# WHAT THE TASK ASKS
Copy out each line below in which the string "study" appears.

Collected data:
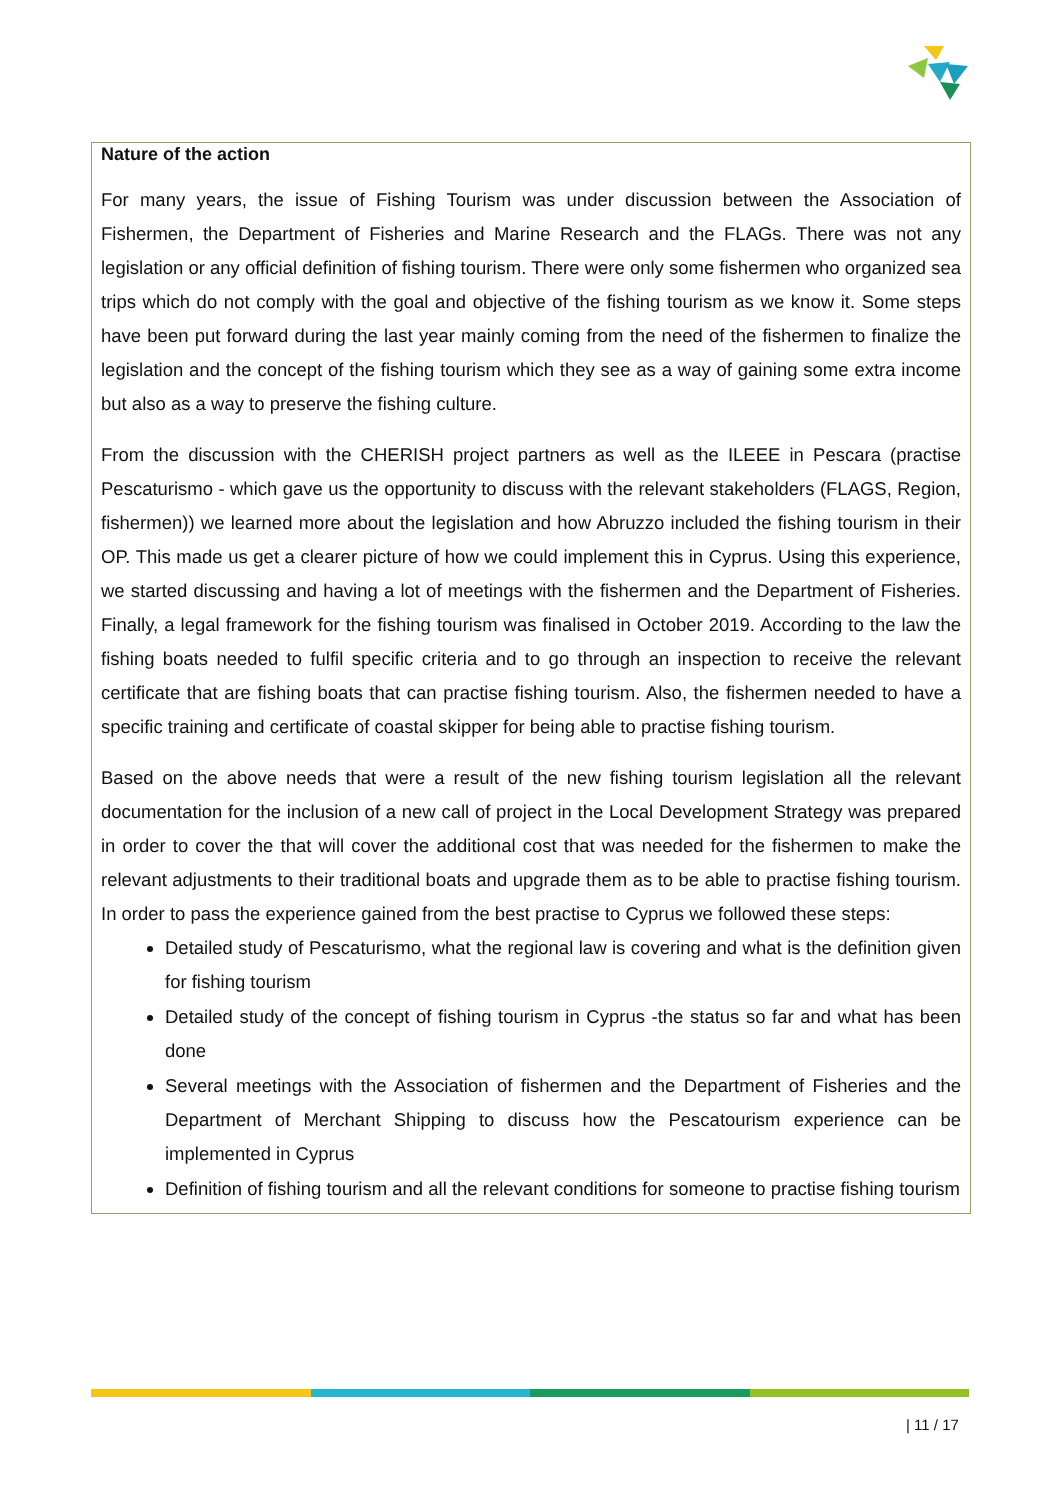Nature of the action
For many years, the issue of Fishing Tourism was under discussion between the Association of Fishermen, the Department of Fisheries and Marine Research and the FLAGs. There was not any legislation or any official definition of fishing tourism. There were only some fishermen who organized sea trips which do not comply with the goal and objective of the fishing tourism as we know it. Some steps have been put forward during the last year mainly coming from the need of the fishermen to finalize the legislation and the concept of the fishing tourism which they see as a way of gaining some extra income but also as a way to preserve the fishing culture.
From the discussion with the CHERISH project partners as well as the ILEEE in Pescara (practise Pescaturismo - which gave us the opportunity to discuss with the relevant stakeholders (FLAGS, Region, fishermen)) we learned more about the legislation and how Abruzzo included the fishing tourism in their OP. This made us get a clearer picture of how we could implement this in Cyprus. Using this experience, we started discussing and having a lot of meetings with the fishermen and the Department of Fisheries. Finally, a legal framework for the fishing tourism was finalised in October 2019. According to the law the fishing boats needed to fulfil specific criteria and to go through an inspection to receive the relevant certificate that are fishing boats that can practise fishing tourism. Also, the fishermen needed to have a specific training and certificate of coastal skipper for being able to practise fishing tourism.
Based on the above needs that were a result of the new fishing tourism legislation all the relevant documentation for the inclusion of a new call of project in the Local Development Strategy was prepared in order to cover the that will cover the additional cost that was needed for the fishermen to make the relevant adjustments to their traditional boats and upgrade them as to be able to practise fishing tourism. In order to pass the experience gained from the best practise to Cyprus we followed these steps:
Detailed study of Pescaturismo, what the regional law is covering and what is the definition given for fishing tourism
Detailed study of the concept of fishing tourism in Cyprus -the status so far and what has been done
Several meetings with the Association of fishermen and the Department of Fisheries and the Department of Merchant Shipping to discuss how the Pescatourism experience can be implemented in Cyprus
Definition of fishing tourism and all the relevant conditions for someone to practise fishing tourism
| 11 / 17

# WORKED SOLUTION
Detailed study of Pescaturismo, what the regional law is covering and what is the definition given for fishing tourism
Detailed study of the concept of fishing tourism in Cyprus -the status so far and what has been done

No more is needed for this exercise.